The defining difference between full-system simulation and traditional instruction set simulation is the modeling of devices. Device models are necessary in order to get meaningful software to run on the simulator: timers, network interfaces, PCI bridges, SCSI interfaces, graphics devices, serial ports - there is a large number of different devices in a computer system that are visible to the software, and therefore need to be modeled.

Device models can be either transaction-oriented or bit-level. A transaction-oriented model handles each interaction (typically, a read or write access to the interface registers of a device) as an atomic operation: the device is presented with a request, computes the reply, and returns it in a single function call. This synchronous model is very efficient.

A bit-level model instead models the actual bit patterns traveling over buses and pins in the computer. Instead of a synchronous transaction, each phase of a transaction is played out as a unidirectional message. The device model will read the address and data lines, wait for some cycles, and then put its reply on the bus connecting it to the CPU. This is an asynchronous style that results in much lower performance, since the simulation needs to switch contexts more often.

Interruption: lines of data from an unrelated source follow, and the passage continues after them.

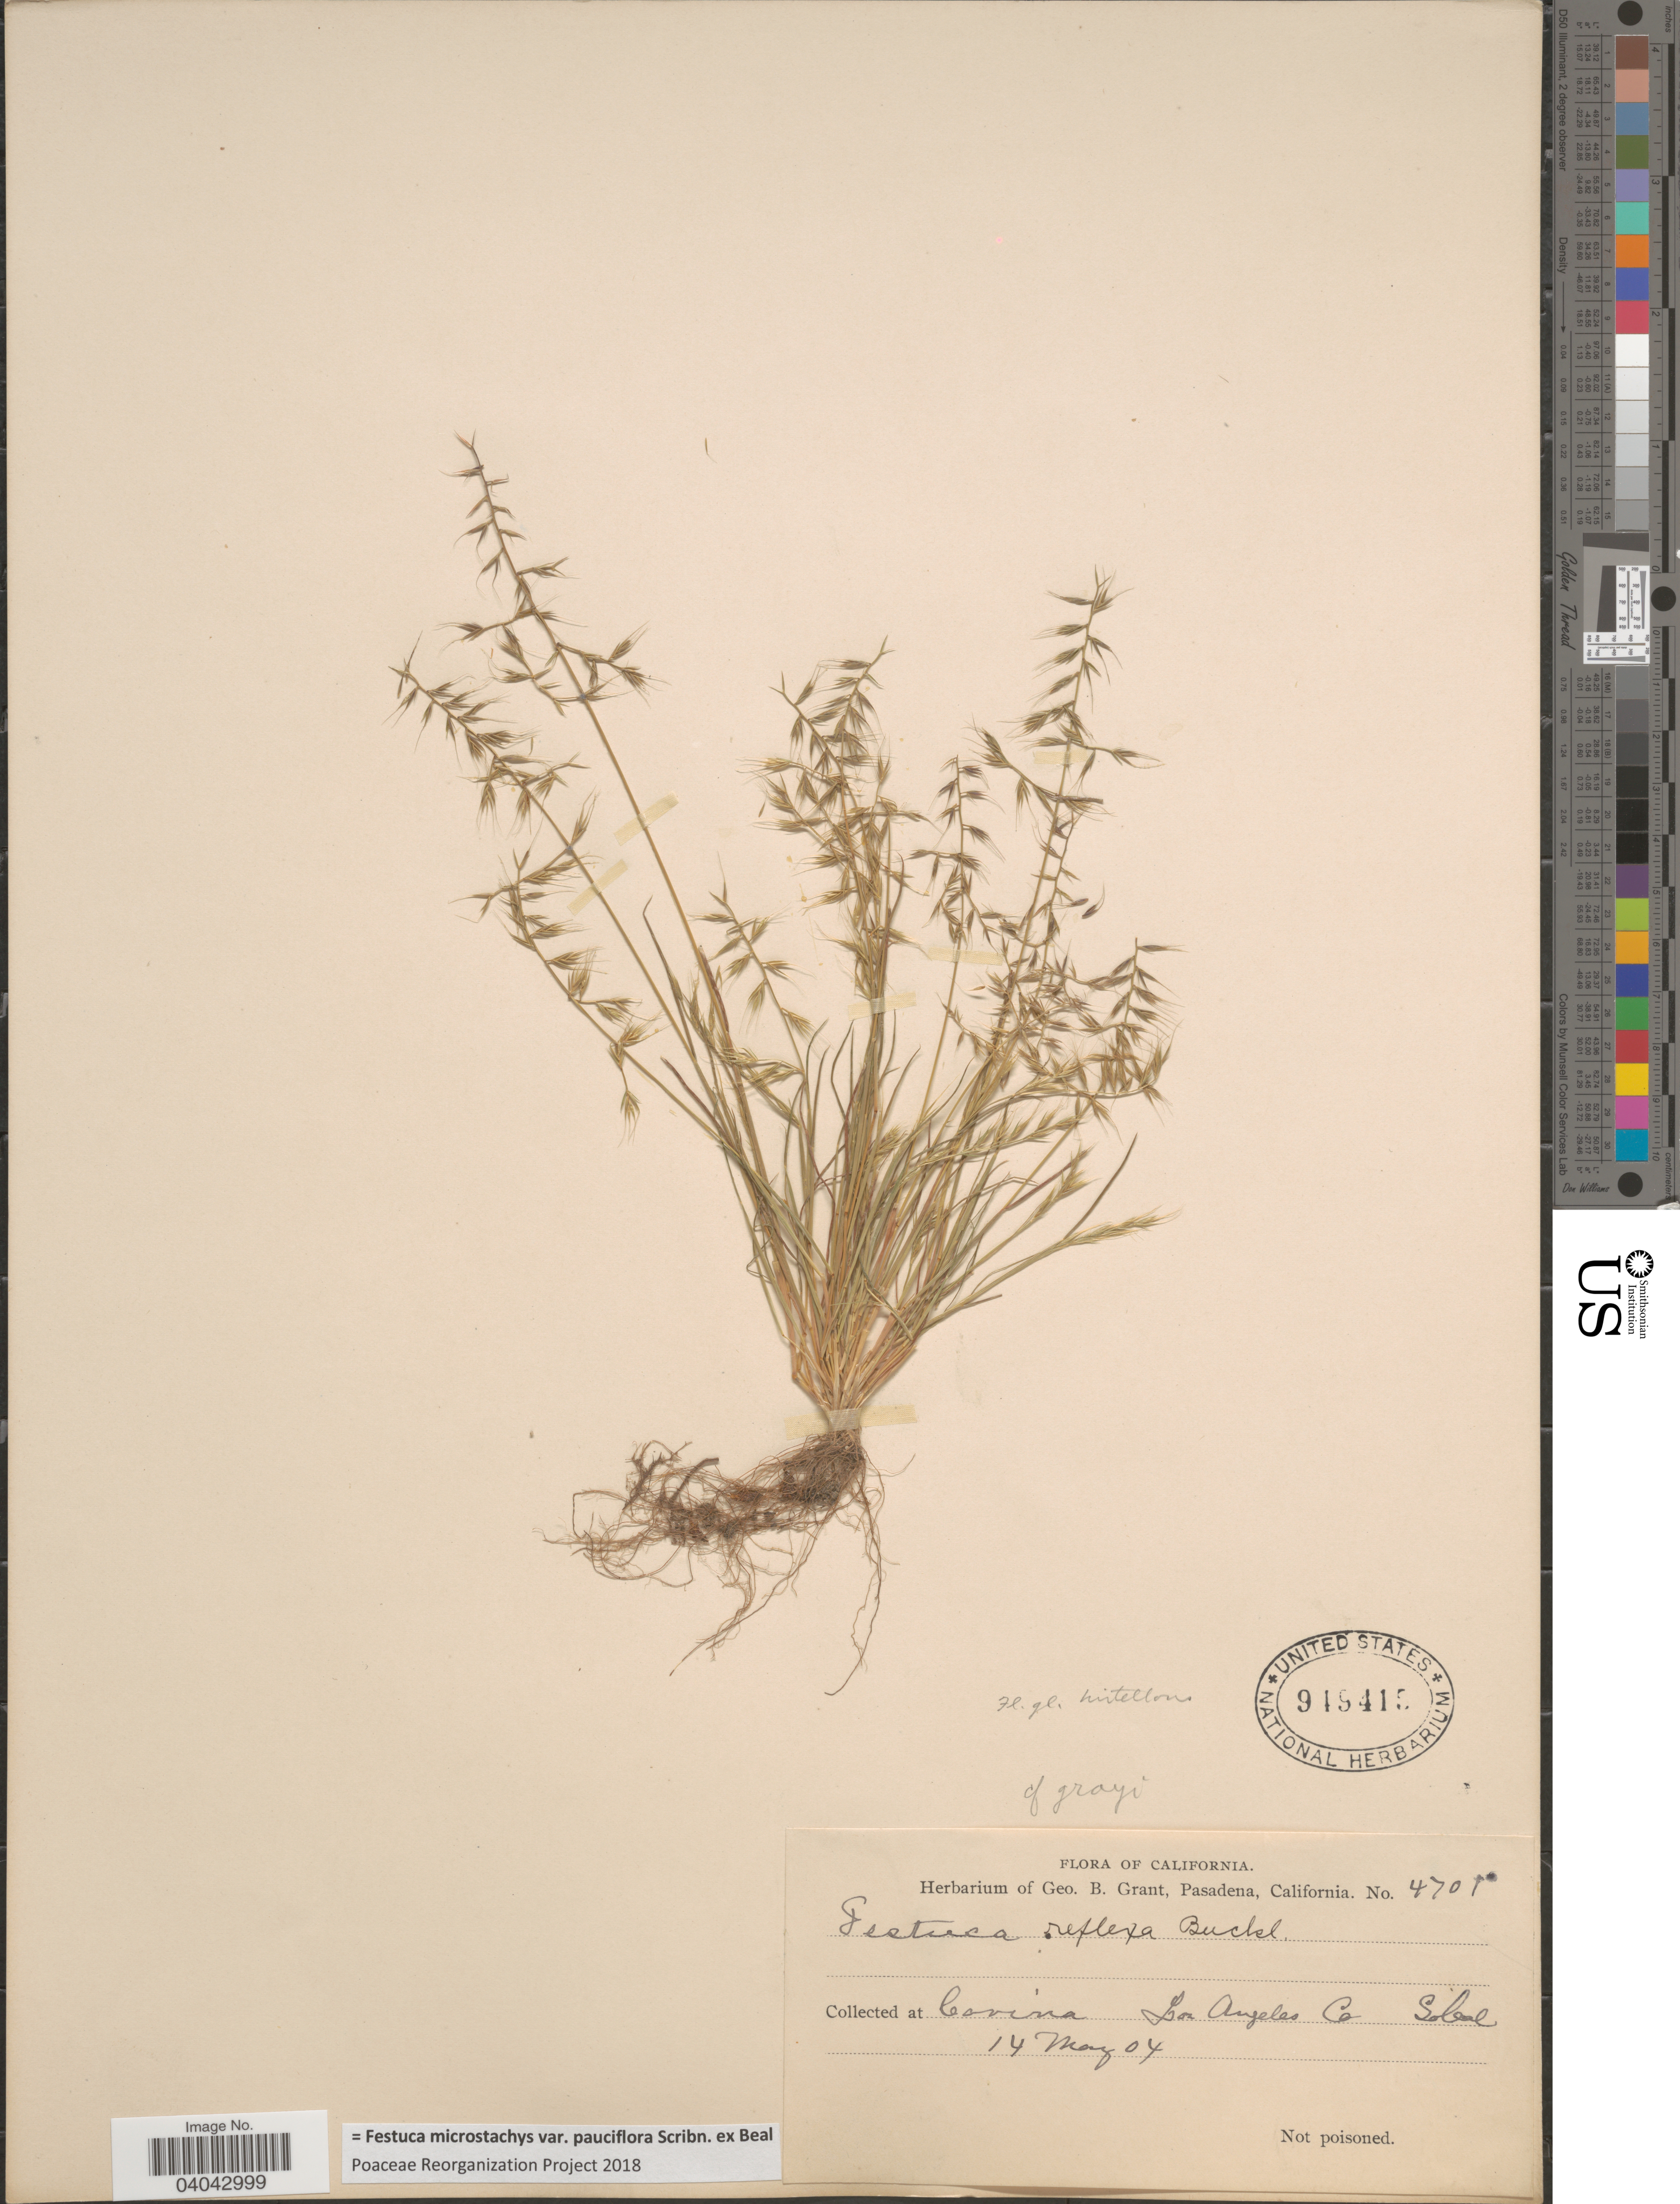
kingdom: Plantae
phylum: Tracheophyta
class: Liliopsida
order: Poales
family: Poaceae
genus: Festuca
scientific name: Festuca microstachys var. pauciflora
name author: Scribn. ex W.J. Beal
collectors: ex herb. Geo. B. Grant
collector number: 4701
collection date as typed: Transcribed d/m/y: 14/5/4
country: United States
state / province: California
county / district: Los Angeles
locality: Covina Los Angeles Co.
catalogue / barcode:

Of course, it is possible to create hybrids between the two extremes described above. One quite common approach is to let most of a system work at the transaction level, modeling only a small part of the system at the asynchronous bit-level. This offers an efficient way to drive a detailed model of a device with real traffic from a full system.

Most of the guidelines in this document assume that a (mainly) transaction-oriented device model is being developed.